Un chercheur et maître-assistant de l’enseignement supérieur en sciences économiques à l’Institut supérieur de gestion de Gabès s’exprime à travers une étude-essai intitulée : «La fuite des cerveaux en Tunisie : évolution et effets sur l’économie tunisienne», « Le départ des cadres tunisiens à l’étranger est moins à considérer comme une perte que comme un gain pour la Tunisie».
Il y a aussi les contres
Désormais, il n’y a pas que ceux qui considèrent que le départ des compétences ne pose pas de problème. Pour d’autres parties, cette émigration qualitative prive le pays de précieuses ressources dans lesquelles l’Etat a beaucoup investi. La Tunisie consacre à chaque étudiant entre 5 et 10 mille dinars, selon la branche d’études. Une perte qui se compte donc en milliards de dinars du budget investi dans l’éducation. Pire, les meilleurs éléments choisissent de finir leurs études à l’étranger.
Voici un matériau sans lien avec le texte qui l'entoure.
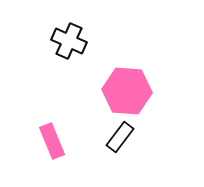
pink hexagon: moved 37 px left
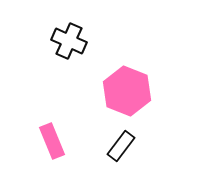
pink hexagon: rotated 18 degrees clockwise
black rectangle: moved 1 px right, 9 px down
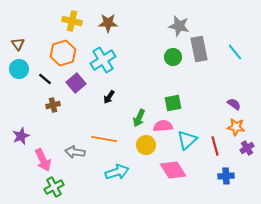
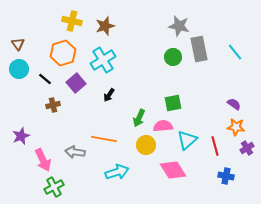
brown star: moved 3 px left, 3 px down; rotated 18 degrees counterclockwise
black arrow: moved 2 px up
blue cross: rotated 14 degrees clockwise
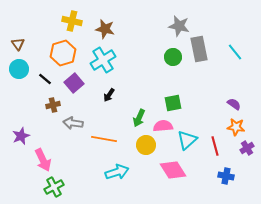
brown star: moved 3 px down; rotated 30 degrees clockwise
purple square: moved 2 px left
gray arrow: moved 2 px left, 29 px up
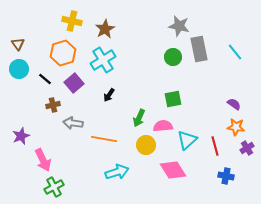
brown star: rotated 30 degrees clockwise
green square: moved 4 px up
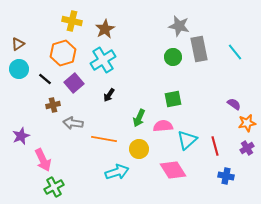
brown triangle: rotated 32 degrees clockwise
orange star: moved 11 px right, 4 px up; rotated 18 degrees counterclockwise
yellow circle: moved 7 px left, 4 px down
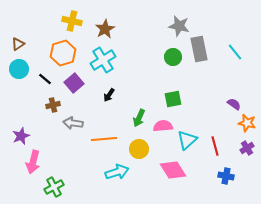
orange star: rotated 24 degrees clockwise
orange line: rotated 15 degrees counterclockwise
pink arrow: moved 10 px left, 2 px down; rotated 40 degrees clockwise
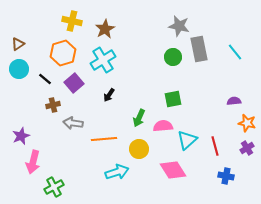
purple semicircle: moved 3 px up; rotated 40 degrees counterclockwise
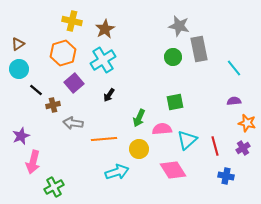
cyan line: moved 1 px left, 16 px down
black line: moved 9 px left, 11 px down
green square: moved 2 px right, 3 px down
pink semicircle: moved 1 px left, 3 px down
purple cross: moved 4 px left
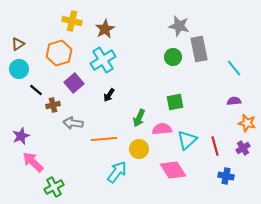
orange hexagon: moved 4 px left
pink arrow: rotated 120 degrees clockwise
cyan arrow: rotated 35 degrees counterclockwise
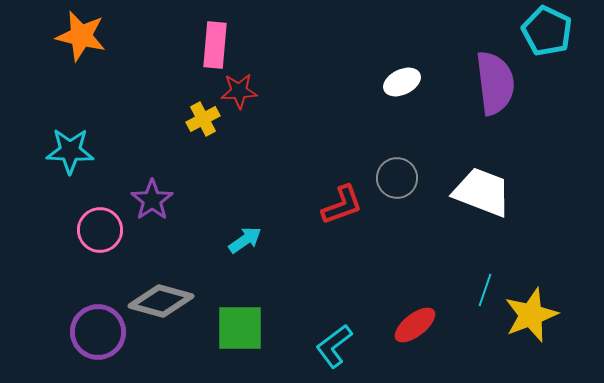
Un faible pourcentage parmi eux choisit de rentrer en Tunisie.
Khalil Laamiri, secrétaire d’Etat auprès du ministère de l’Enseignement supérieur et de la Recherche scientifique, estime que « Cette fuite des cerveaux est un obstacle pour le développement en Tunisie, car la plupart sont bien formés et sont destinés à occuper des postes de responsabilité». Certains constats poussent à croire que les conséquences sont, pour le moins qu’on puisse dire, désastreuses.
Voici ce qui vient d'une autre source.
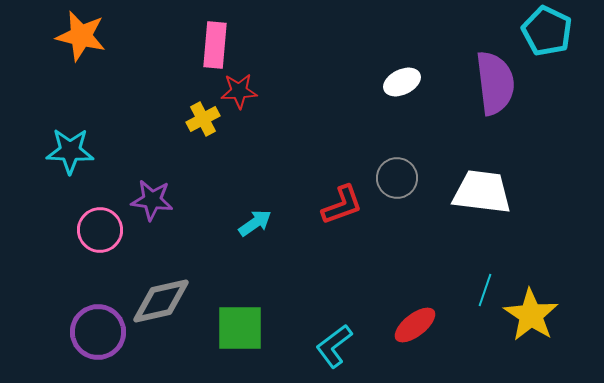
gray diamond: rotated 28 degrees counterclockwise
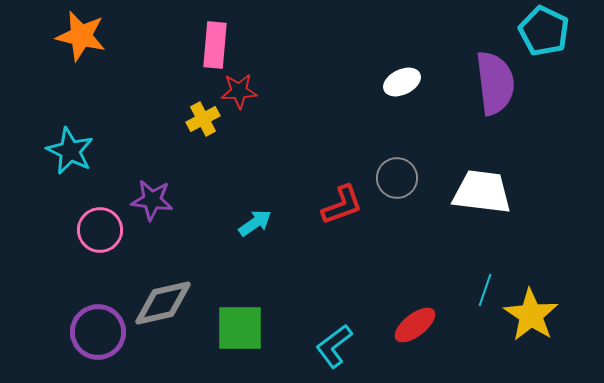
cyan pentagon: moved 3 px left
cyan star: rotated 24 degrees clockwise
gray diamond: moved 2 px right, 2 px down
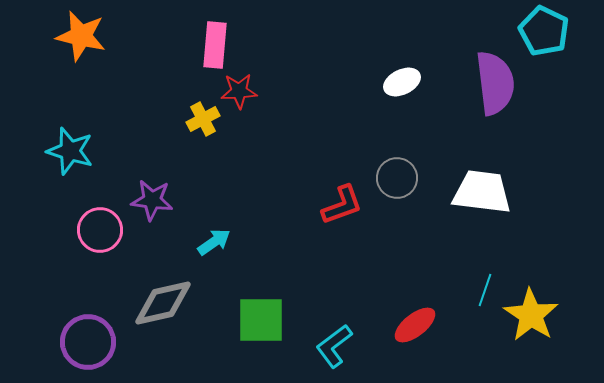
cyan star: rotated 9 degrees counterclockwise
cyan arrow: moved 41 px left, 19 px down
green square: moved 21 px right, 8 px up
purple circle: moved 10 px left, 10 px down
Ce départ massif a un impact négatif sur la qualité de l’enseignement supérieur et l’avenir des étudiants, puisque un bon nombre d’entre eux manquent de professeurs encadreurs. L’impact négatif est également perceptible à travers la pénurie de médecins dans les hôpitaux publics. En cette ère de globalisation et de prévalence de la règle de l’offre et de la demande, la Tunisie est incapable d’arrêter ce phénomène. Mais l’Etat doit mettre en place des stratégies tendant à sédentariser les compétences du pays et à faire profiter, en priorité, la communauté nationale de leur précieux savoir.